Raw data:
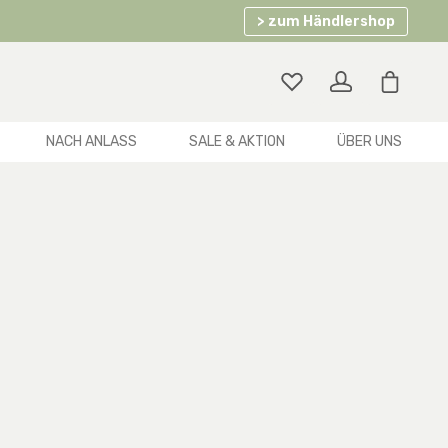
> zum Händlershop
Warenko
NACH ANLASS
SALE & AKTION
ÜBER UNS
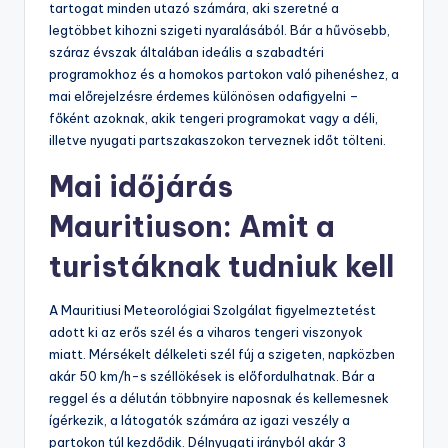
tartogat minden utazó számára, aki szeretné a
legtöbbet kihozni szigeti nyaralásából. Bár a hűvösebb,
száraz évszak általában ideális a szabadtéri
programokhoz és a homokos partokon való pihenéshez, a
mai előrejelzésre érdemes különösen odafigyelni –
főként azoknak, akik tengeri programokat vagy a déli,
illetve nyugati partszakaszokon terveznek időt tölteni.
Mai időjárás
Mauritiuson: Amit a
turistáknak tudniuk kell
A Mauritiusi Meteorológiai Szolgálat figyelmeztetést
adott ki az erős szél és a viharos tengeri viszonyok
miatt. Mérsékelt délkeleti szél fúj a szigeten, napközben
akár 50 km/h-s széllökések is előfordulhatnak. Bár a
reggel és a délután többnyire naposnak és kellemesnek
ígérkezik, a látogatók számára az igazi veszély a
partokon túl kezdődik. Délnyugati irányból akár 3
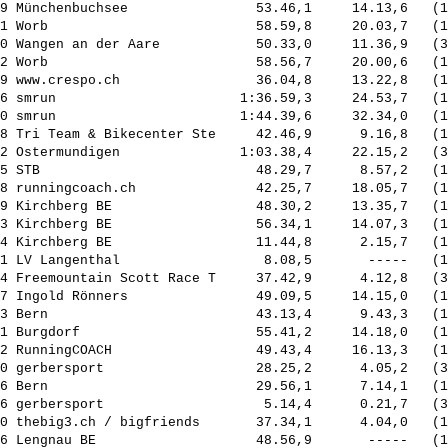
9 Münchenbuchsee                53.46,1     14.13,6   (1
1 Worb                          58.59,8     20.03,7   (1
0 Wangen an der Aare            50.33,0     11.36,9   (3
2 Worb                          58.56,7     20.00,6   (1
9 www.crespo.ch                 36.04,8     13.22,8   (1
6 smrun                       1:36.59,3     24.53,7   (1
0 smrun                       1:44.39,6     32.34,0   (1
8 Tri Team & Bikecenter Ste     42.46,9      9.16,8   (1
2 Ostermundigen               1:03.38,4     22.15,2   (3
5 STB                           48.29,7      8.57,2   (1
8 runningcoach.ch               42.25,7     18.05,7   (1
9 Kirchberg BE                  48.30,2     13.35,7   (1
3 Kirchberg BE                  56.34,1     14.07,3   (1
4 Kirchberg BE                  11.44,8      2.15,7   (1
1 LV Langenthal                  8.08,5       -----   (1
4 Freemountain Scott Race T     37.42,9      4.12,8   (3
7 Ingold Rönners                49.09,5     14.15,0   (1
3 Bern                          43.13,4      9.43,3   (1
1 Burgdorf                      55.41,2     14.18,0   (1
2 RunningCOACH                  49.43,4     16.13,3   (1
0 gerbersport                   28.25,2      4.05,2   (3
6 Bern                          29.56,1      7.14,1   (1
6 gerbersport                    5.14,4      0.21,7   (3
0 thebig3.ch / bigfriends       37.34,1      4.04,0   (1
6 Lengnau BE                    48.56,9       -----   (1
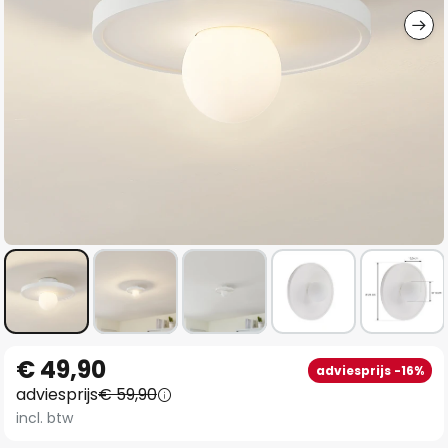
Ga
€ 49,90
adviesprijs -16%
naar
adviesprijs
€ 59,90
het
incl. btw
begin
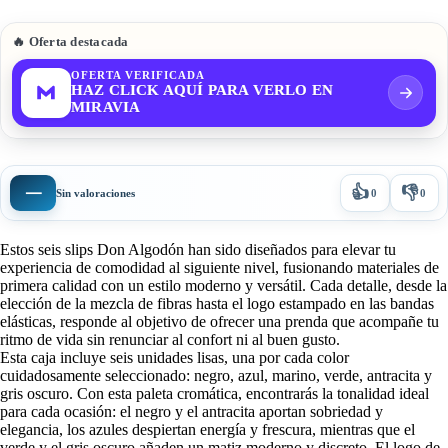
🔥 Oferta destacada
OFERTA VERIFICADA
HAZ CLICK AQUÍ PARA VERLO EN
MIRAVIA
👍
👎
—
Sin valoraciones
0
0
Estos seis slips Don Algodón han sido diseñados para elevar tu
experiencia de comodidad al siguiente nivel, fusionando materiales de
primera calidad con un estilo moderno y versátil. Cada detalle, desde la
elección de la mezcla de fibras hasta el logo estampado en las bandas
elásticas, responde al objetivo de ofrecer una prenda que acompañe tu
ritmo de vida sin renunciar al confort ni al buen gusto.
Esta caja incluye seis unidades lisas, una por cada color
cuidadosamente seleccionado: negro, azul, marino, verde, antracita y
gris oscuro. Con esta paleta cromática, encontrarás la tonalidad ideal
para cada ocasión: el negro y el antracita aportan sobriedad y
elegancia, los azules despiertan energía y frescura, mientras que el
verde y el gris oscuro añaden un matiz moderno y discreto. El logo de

* * *

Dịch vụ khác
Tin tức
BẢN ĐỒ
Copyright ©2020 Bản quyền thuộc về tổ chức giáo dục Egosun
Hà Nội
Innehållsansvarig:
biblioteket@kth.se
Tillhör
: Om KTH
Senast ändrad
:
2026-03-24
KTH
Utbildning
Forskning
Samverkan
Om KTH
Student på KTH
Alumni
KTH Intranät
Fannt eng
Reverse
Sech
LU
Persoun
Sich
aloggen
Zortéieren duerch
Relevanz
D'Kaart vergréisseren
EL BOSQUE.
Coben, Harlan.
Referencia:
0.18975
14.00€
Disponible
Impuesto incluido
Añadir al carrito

About this exercise: Rewrite everything from the line containing "tartogat minden utazó számára, aki szeretné a" down to the line containing "partokon túl kezdődik.", replacing "pihenéshez" with "napozáshoz" and leaving the rest unchanged.

Written answer:
tartogat minden utazó számára, aki szeretné a
legtöbbet kihozni szigeti nyaralásából. Bár a hűvösebb,
száraz évszak általában ideális a szabadtéri
programokhoz és a homokos partokon való napozáshoz, a
mai előrejelzésre érdemes különösen odafigyelni –
főként azoknak, akik tengeri programokat vagy a déli,
illetve nyugati partszakaszokon terveznek időt tölteni.
Mai időjárás
Mauritiuson: Amit a
turistáknak tudniuk kell
A Mauritiusi Meteorológiai Szolgálat figyelmeztetést
adott ki az erős szél és a viharos tengeri viszonyok
miatt. Mérsékelt délkeleti szél fúj a szigeten, napközben
akár 50 km/h-s széllökések is előfordulhatnak. Bár a
reggel és a délután többnyire naposnak és kellemesnek
ígérkezik, a látogatók számára az igazi veszély a
partokon túl kezdődik. Délnyugati irányból akár 3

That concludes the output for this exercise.